Lord Justice Kay indicated that the trial judge had undervalued the evidence from the witness statement. The account of victimisation, demoralisation and the reduction of a substantially reasonable and usually robust woman to a state of clinical depression was not simply an account of unattractive and unreasonable conduct or the ordinary banter and badinage of life. It self-evidently crossed the line into conduct which was oppressive and unreasonable: indeed, it would be sufficient to establish criminal liability.
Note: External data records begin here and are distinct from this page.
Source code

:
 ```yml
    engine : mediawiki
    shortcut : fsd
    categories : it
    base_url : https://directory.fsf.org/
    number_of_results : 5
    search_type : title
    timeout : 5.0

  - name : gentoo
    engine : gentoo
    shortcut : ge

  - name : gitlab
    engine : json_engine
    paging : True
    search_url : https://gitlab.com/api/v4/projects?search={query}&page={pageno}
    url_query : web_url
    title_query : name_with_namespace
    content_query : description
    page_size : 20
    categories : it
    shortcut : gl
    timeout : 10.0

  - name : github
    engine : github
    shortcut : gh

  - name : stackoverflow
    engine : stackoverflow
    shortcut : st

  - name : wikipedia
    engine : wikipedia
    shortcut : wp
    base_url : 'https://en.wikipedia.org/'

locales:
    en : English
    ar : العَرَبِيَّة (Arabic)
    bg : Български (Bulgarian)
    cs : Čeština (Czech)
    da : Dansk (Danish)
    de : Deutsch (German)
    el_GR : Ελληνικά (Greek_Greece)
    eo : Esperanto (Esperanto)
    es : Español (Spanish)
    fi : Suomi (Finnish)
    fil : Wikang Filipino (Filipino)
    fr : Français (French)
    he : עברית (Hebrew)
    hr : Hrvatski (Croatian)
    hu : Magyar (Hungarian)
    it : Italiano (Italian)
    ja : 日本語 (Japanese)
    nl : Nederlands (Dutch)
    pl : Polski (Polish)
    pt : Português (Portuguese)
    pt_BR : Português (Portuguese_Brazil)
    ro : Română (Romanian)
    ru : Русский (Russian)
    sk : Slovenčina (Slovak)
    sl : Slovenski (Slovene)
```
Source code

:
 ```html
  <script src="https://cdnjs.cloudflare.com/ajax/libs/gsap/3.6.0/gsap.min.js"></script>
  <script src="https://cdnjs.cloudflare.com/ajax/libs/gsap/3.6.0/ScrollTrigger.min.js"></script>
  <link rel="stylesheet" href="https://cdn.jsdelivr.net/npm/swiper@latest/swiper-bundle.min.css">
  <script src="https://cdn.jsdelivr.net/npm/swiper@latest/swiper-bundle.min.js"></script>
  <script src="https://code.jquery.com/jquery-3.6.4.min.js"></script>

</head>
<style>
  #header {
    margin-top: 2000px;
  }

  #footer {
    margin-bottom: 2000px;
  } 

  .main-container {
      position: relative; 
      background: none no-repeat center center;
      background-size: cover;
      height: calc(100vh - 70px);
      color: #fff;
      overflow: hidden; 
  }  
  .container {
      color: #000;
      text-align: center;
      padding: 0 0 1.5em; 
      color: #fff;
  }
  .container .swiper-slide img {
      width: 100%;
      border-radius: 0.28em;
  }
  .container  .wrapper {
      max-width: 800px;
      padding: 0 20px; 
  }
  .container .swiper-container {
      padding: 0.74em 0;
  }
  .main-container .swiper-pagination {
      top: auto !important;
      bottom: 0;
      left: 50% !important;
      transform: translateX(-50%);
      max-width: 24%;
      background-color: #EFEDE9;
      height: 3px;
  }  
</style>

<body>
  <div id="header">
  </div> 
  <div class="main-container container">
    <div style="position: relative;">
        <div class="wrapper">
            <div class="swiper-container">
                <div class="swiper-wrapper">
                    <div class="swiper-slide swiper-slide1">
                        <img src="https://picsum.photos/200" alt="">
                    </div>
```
As a consequence, the Court of Appeal allowed the appeal. Lord Justice Kay noted that the 1997 Act would come to be used by disgruntled employees in similar cases. He acknowledged that the purpose of the Act was to deal directly with stalking and similar type cases rather than disagreements in the workplace. Nevertheless, he pointed out there was nothing in the language of the Act which excluded workplace harassment, but did not expect that many workplace cases would give rise to such liability. Mrs Lavy's conduct as described by the appellant was, in his view, extraordinary, oppressive and unacceptable. In Lord Justice Kay's view, it was far more likely that in the great majority of cases the remedy for high-handed or discriminatory misconduct by or on behalf of an employer would be more fittingly dealt with by an Employment Tribunal.

The case is interesting for its further consideration of the definition of harassment and what the courts will have in mind when deciding whether harassment has been proved. The effect on the acts are paramount; the psychiatric evidence in this case was no doubt persuasive in establishing that there had been a real psychological effect as a result of the course of conduct complained of. The case indicates that, where the evidence of a "victim" is undisputed and appears oppressive and unacceptable, then there is a strong possibility that the conduct complained of will be defined as harassment for the purposes of the Act.